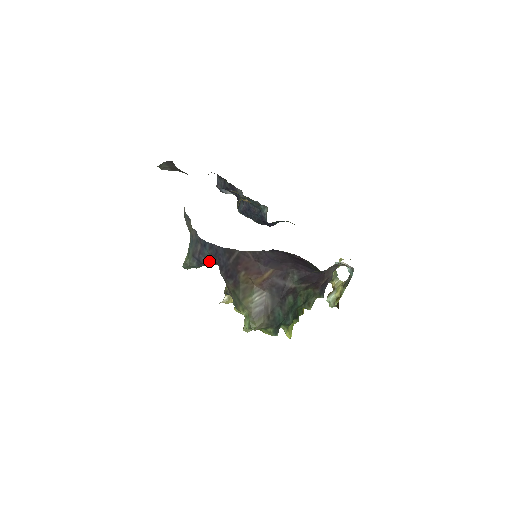
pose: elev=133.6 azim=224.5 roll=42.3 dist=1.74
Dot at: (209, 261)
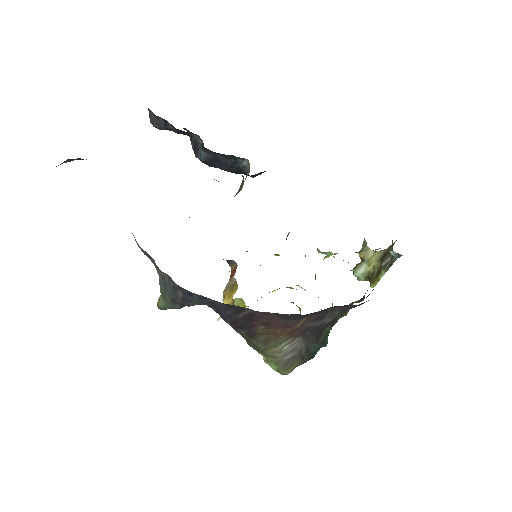
Dot at: occluded
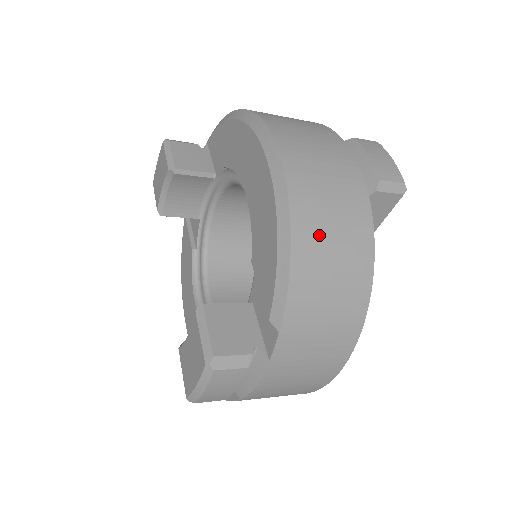
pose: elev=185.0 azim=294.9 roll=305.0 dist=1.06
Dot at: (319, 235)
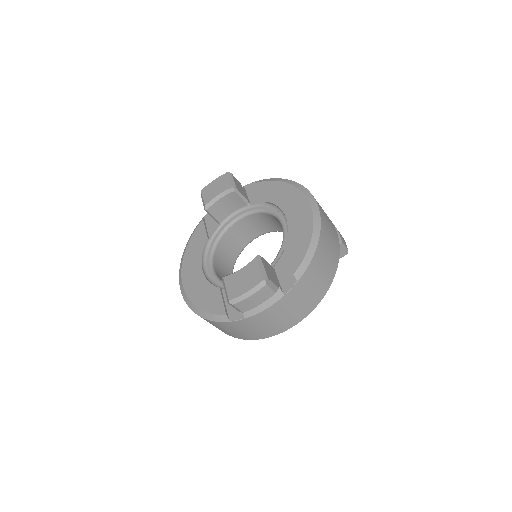
Dot at: (325, 248)
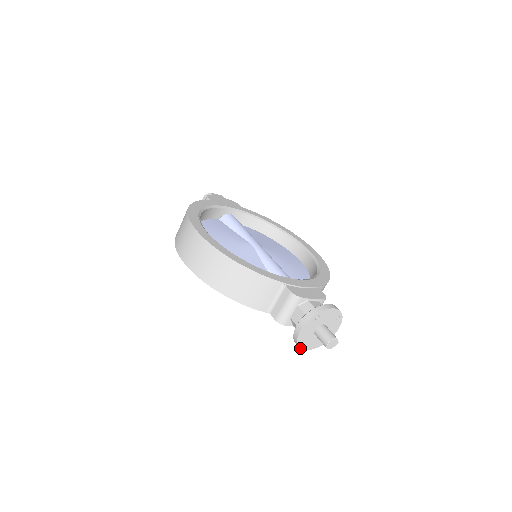
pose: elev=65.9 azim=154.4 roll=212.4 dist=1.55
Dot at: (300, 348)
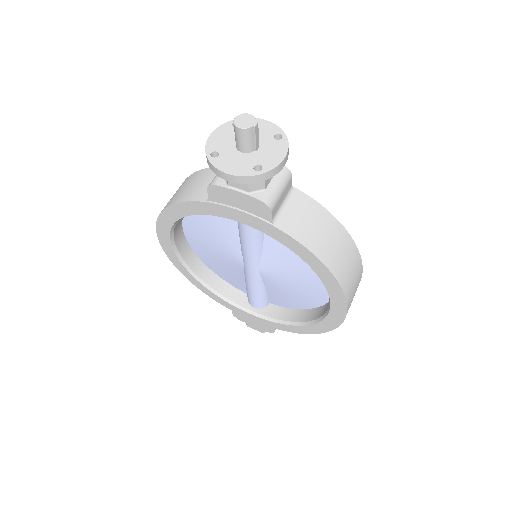
Dot at: (213, 166)
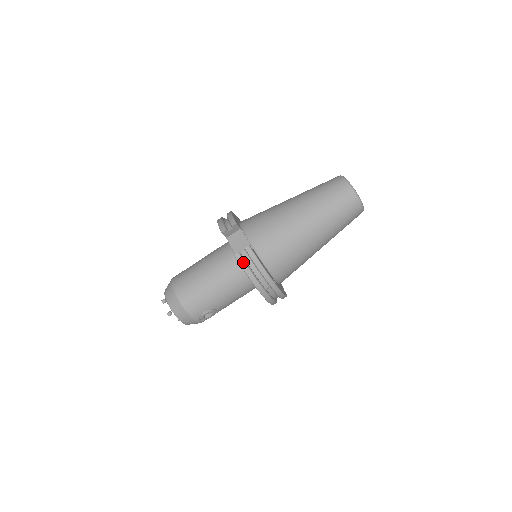
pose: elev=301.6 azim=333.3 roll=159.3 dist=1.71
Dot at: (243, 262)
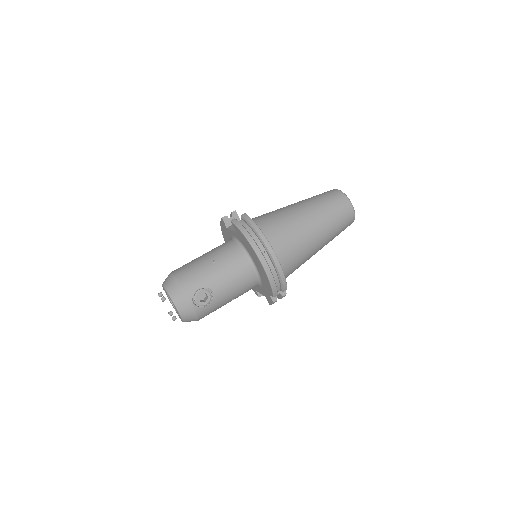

● TASK DETAILS
Please extract every line of text from the data above, word for word, and leave the pictures out of your answer.

● EXERCISE SOLUTION
pose: elev=133.6 azim=224.5 roll=42.3 dist=1.74
Dot at: (209, 261)
Dot at: occluded
pose: elev=185.0 azim=294.9 roll=305.0 dist=1.06
Dot at: (319, 235)
Dot at: (325, 248)
pose: elev=65.9 azim=154.4 roll=212.4 dist=1.55
Dot at: (300, 348)
Dot at: (213, 166)
pose: elev=301.6 azim=333.3 roll=159.3 dist=1.71
Dot at: (243, 262)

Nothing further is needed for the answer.